Кикин с уважением посмотрел на бабу. Уже прослышал Тимофей Павлович, что рябая умела говорить с лесом и землей. Была она в отряде вместо попа — водила мужиков вокруг ракитового куста и подорожником любую кровь останавливала. Только не хватало чего-то бабе. Точно жила она без самого важного на свете чувства. Может, потому забеременела?
— Будет сделано, — кивнул Кикин. — Прослежу с наибольшим порядком.
Когда он срезал пленнику колени, то для удобства бухнулся на костлявый зад и долго дул в человечьи ямки. Не хотел Тимофей Павлович, чтобы утонули муравьишки. С фырканьем разлеталась от губ молодая кровь. Трудился мужик добросовестно, пока не выковырял пальцем всю загустевшую жижу. Затем сунул коричневую лапу в муравейник и обтер ее о ножки Купина.
— Комарик бодрит! — смеялся удаляющийся Кикин. — Бодрит комарик!
На трех больших соснах, внахлест, будто здесь играли в крестики-нолики, остался висеть распятый. По одутловатым бокам текла кровь. На коленях, которые раньше прикрывали чашечки, пировали муравьи. Они рвали куски сизого мяса и спешили в муравейник. А ошалевшим комарам даже не нужно было втыкать хоботок: те пили горячую жизнь прямо с тела.
XVII.
Когда в первый раз увидел Хлытин, как скидывает соплю крестьянин, то чуть не вывернул себя наизнанку. Сопля из ноздри брызнула мощно, шумно, изогнувшись зеленоватой тетивой. Ее кончик зацепился об усы, и сопля рассыпалась по траве как деревенский жемчуг. Костя тогда опешил, не до конца осознавая, что вот на эту русскую травушку, о которой он в гимназии писал народнические сочинения, его же любимый народ, не стесняясь, сморкается и гадит. Будто под ней не мать-земля, воспетая Некрасовым, а грязный двухкопеечный платок.

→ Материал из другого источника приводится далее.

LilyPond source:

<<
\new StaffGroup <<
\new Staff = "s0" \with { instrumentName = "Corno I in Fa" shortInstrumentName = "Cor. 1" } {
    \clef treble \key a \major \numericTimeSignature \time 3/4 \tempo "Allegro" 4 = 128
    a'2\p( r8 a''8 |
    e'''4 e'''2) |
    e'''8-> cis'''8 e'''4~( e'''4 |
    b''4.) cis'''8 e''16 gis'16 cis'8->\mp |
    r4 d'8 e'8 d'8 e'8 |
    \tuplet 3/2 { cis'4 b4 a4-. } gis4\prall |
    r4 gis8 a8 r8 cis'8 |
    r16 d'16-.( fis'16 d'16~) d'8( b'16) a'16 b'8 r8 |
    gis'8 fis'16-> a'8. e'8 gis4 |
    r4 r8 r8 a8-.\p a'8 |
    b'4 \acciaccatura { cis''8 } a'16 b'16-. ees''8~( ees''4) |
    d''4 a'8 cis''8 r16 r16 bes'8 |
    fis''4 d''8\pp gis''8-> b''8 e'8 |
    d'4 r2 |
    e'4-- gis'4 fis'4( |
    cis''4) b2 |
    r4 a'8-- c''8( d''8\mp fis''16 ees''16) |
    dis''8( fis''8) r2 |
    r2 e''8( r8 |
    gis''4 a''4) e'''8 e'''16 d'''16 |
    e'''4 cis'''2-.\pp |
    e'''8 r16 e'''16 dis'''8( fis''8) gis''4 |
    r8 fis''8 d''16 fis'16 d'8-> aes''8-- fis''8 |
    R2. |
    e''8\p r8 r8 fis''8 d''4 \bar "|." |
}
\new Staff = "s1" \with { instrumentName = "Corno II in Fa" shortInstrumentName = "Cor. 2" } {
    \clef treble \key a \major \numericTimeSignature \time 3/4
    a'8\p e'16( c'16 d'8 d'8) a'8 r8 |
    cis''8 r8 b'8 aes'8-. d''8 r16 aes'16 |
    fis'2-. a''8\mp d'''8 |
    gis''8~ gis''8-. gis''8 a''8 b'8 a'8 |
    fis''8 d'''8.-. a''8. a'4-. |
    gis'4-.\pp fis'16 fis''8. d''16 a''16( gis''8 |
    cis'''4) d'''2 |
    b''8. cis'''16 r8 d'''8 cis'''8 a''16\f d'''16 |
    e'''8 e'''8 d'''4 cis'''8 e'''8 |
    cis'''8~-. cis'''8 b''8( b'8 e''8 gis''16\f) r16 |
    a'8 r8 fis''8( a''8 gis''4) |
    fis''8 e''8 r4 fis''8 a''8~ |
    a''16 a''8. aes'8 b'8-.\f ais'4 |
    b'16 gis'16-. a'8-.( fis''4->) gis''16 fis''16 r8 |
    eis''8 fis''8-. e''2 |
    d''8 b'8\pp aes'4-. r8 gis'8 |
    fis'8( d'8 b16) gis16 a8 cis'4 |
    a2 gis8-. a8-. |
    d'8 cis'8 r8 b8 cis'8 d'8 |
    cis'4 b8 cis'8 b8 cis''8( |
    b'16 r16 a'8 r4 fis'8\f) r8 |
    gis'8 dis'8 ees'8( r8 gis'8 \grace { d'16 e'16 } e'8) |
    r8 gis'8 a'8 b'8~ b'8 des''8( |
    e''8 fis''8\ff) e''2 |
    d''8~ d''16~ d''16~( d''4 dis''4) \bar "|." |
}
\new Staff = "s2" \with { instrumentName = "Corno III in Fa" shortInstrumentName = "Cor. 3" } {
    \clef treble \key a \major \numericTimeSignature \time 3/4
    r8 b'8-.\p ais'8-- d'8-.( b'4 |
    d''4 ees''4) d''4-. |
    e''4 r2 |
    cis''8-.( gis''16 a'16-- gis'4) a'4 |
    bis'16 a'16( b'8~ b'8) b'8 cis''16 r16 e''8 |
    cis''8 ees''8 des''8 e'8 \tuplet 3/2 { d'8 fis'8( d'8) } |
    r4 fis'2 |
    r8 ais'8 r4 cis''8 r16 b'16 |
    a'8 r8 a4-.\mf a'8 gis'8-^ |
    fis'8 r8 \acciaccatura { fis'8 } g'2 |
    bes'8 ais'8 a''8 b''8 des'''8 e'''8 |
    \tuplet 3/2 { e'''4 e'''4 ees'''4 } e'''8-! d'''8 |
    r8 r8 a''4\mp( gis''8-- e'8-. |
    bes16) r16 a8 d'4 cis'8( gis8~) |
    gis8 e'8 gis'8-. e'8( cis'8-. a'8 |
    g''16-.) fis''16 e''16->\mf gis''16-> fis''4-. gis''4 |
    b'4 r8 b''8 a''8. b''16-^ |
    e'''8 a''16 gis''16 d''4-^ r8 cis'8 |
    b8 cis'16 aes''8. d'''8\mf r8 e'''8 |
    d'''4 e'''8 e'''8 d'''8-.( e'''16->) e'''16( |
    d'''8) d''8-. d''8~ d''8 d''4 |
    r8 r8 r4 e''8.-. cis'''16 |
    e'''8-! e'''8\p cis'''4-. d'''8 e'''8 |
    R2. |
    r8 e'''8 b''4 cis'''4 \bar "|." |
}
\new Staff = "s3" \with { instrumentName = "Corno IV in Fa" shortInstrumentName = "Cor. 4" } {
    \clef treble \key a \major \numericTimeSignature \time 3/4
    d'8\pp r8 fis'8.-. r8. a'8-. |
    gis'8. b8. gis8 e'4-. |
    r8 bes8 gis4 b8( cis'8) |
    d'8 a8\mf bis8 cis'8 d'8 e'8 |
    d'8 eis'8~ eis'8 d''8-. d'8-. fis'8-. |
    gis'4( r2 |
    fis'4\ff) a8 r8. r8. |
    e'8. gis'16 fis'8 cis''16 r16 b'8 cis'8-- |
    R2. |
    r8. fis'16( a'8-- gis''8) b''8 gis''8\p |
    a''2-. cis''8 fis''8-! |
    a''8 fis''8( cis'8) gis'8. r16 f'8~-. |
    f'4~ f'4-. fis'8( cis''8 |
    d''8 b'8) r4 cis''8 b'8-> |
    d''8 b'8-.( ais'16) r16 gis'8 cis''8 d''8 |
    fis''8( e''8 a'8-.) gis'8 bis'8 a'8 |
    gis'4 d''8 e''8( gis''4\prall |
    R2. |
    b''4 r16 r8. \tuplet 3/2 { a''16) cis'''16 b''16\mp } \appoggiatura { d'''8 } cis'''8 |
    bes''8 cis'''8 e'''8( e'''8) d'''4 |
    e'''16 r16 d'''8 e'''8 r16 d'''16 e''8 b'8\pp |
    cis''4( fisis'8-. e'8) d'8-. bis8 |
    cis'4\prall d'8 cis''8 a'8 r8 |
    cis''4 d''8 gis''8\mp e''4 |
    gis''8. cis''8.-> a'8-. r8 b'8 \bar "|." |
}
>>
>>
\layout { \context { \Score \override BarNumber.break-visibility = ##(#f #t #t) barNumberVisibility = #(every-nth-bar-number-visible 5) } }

А потом ничего: поживешь недельку в лесу — и вся натурфилософия выветривается. Хлытин начал с чувством харкаться и уже без брезгливости смотрел на то, что по утрам оставлял под кустом. Однажды даже использовал по назначению гимназическую тетрадь, которую возил с собой ради душевного отдохновения.
Жизнь в лесу представлялась эсеру романтикой. Костры, сосновый янтарь, боевое товарищество — это все, конечно, было, но издалека, где Самара и Волга, вольная жизнь виделась иначе. Перенося в портфеле эсеровские прокламации, Костя мечтал, как однажды разбросает их по деревням, ветер закружит типографские листки и грянет буря, которая завьюжит, взбодрит весь мир.
Однако сначала Колчак разгромил Комуч, затем сам откатился от Волги за Уральский хребет, в город пришли большевики, за ними — расстрелы, которым так и не смог поверить лидер эсеровского кружка, куда входил Костенька Хлытин. Он плохо уже представлялся мальчику. Зачем запоминать обыкновенного школьного учителя, собирающего приложения к журналу «Нива»? Фамилия у него была дальняя, украинская — Губченко. Она больше подходила гречкосею или переселенцу в Сибирь, но чтобы так звали интеллигента, рассказывающего разночинцам про идеи Лаврова и Иванова-Разумника?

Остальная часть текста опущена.